Crucial and Informative
“I am not a doctor or a
counselor but from my own experience as a trauma survivor and through research
and hands on mentorship, I believe these 12 simple tips can aid in the healing
process of a survivor. Often times, we can re-victimize or trigger an already
broken spirit by our words or actions. My hope is that these simple steps can
help us, help them.” Jen Unangs
1.
Don’t say “I understand” to a survivor because you
probably don’t.
2.
Don’t give unsolicited advice: Instead, review
options with the survivor and then support her decisions. Allow her to take
control over their own life, even if you believe you would do something
differently or if you believe she may regret her decision.
3.
Don’t gasp or grimace when hearing a traumatic
story (and you will).
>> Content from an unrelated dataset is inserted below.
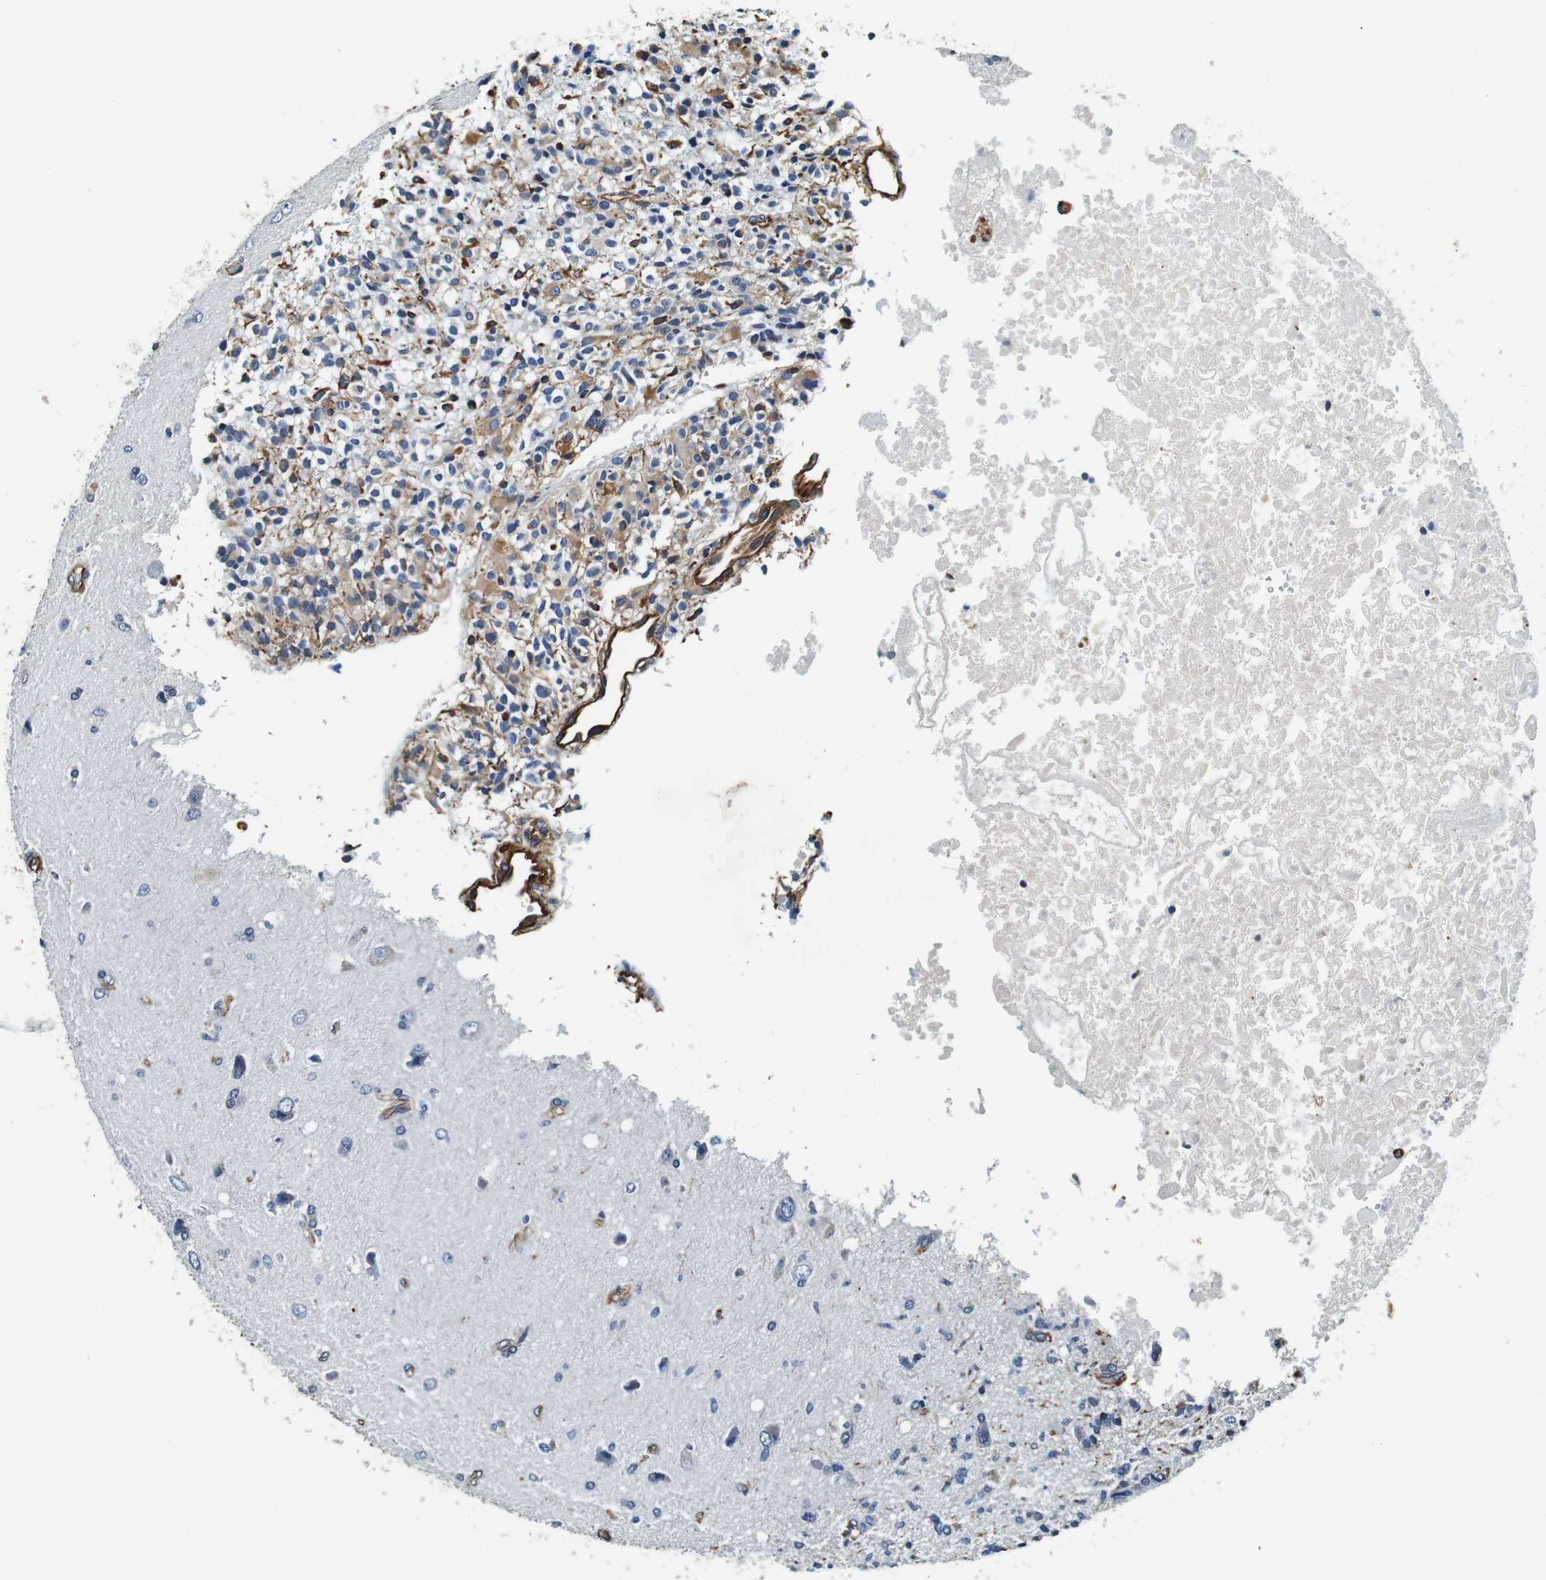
{"staining": {"intensity": "moderate", "quantity": "<25%", "location": "cytoplasmic/membranous"}, "tissue": "glioma", "cell_type": "Tumor cells", "image_type": "cancer", "snomed": [{"axis": "morphology", "description": "Glioma, malignant, High grade"}, {"axis": "topography", "description": "Brain"}], "caption": "Malignant glioma (high-grade) tissue reveals moderate cytoplasmic/membranous positivity in approximately <25% of tumor cells", "gene": "GJE1", "patient": {"sex": "female", "age": 59}}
Be prepared to hear possible stories of child rape, torture,
or even murder.
4.
Don’t over talk a survivor. It’s important
to let her speak and get her feelings out without us trying to have an answer
for everything. She may for the first time in a long time have her voice back,
let her use it.
5.
Don’t tell her not to get a tattoo or piercing or cover
them up. This tells the survivor she should change and gives her the message
you don’t accept her as she is. Tell them their blue hair and black eyeliner is
cool! We love with no conditions.
6.
Don’t put down a survivors pimp. Often times there are a trauma
bond that we don't understand. She may love her pimp. She will learn over time
she was actually victimized by him. This must be a gentle slow process and can
be very painful.
7.
DO NOT ask the survivor about her story. Trust me,
she will tell you but only what she feels comfortable telling. Don’t ask
question like, “why didn't you run? Just don't ask. It’s important to focus on
the future. What are her dreams and aspirations?
8.
Try not to call nicknames. Refrain from words like sweetie
or honey that may have been used by johns, pimps, and abusers and could trigger
her. Always helps to ask first.
9.
Don’t grab a survivor’s hand or touch her without permission. Also, you
don’t have to lay hands on her to pray for her. Trust me, that’s very
uncomfortable the first few times. You’ll get to know who likes hugs and touch
and who doesn't. It's important to ask.
10. Don't press the survivor to
report her trafficker to the police. Don't insist that she talk to someone about
it. Doing nothing is a valid option and needs to be supported.
11.
Don't be afraid to say no! Its important to instill
healthy boundaries. Just because she's a survivor doesn't mean you give her
everything and say yes to anything she asks for. It’s a hard thing to do but
will teach healthy relationships and instill trust.
12.
Don't treat her like a victim. The minute she leaves or is
relocated from her pimp she is no longer a victim but a survivor. Try to focus
on her future. Let her counselors deal with the past.